The increase means Ireland is now the fourth worst country in Europe in terms of complaints against its traders, surpassed only by the UK, Germany, and Spain.
ECC Ireland partially attributes this surge to two “problematic” traders registered in Ireland, one in the furniture sector and one in the electronic sector.
The consumer centre which deals with European complaints against Irish traders and Irish complaints against European traders has just released its annual report for 2014.
It received a total of 2,668 complaints last year — the majority of these (67%) related to either air passenger rights or the furniture and electronics sectors.
Problems encountered included flight delays, flight cancellations, lost luggage, defective electronics, and traders refusing to accept order cancellations.
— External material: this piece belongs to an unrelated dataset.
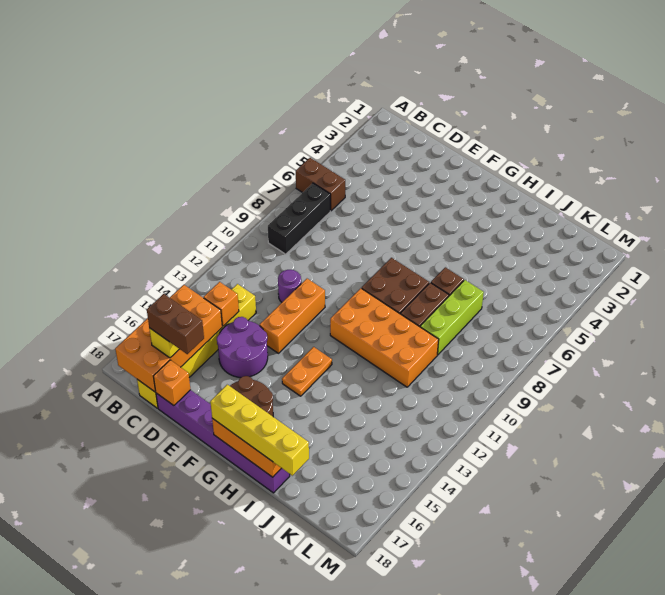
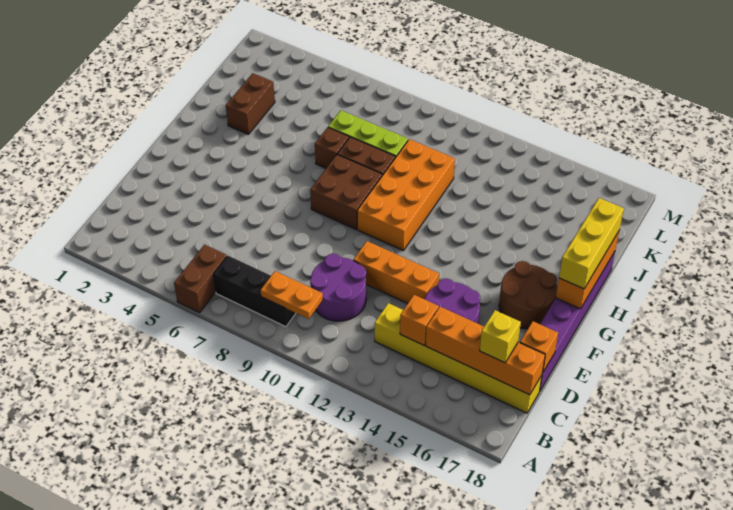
orange brick B15:C18 level 2 -> orange brick C15:C18 level 2
brown brick C17:D17 level 4 -> brown brick I3:J3 level 1
purple round brick D11 level 1 -> purple round brick C10:D11 level 1
orange plate G13:G14 level 1 -> orange plate B9:B10 level 2
yellow brick G18:J18 level 3 -> yellow brick G18:I18 level 3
In one air passenger rights case, a Polish consumer’s flight with an Irish airline from Gdansk to London was delayed by nearly six hours.
Upon contacting the airline, she was informed the delay had been caused by a technical issue with the aircraft. The airline claimed this amounted to extraordinary circumstances and so no compensation was due to the passenger.
Following advice from the ECC, the consumer contacted the Polish national enforcement body which found the issue did not qualify as extraordinary circumstances and directed the airline to pay compensation to the consumer and her companion for the delay. The airline paid €500 in compensation.
“The report provides a snapshot of the valuable work carried out by ECC Ireland for consumers in 2014 and highlights some of the problems faced by Irish and European consumers,” said ECC Ireland director Ann Neville.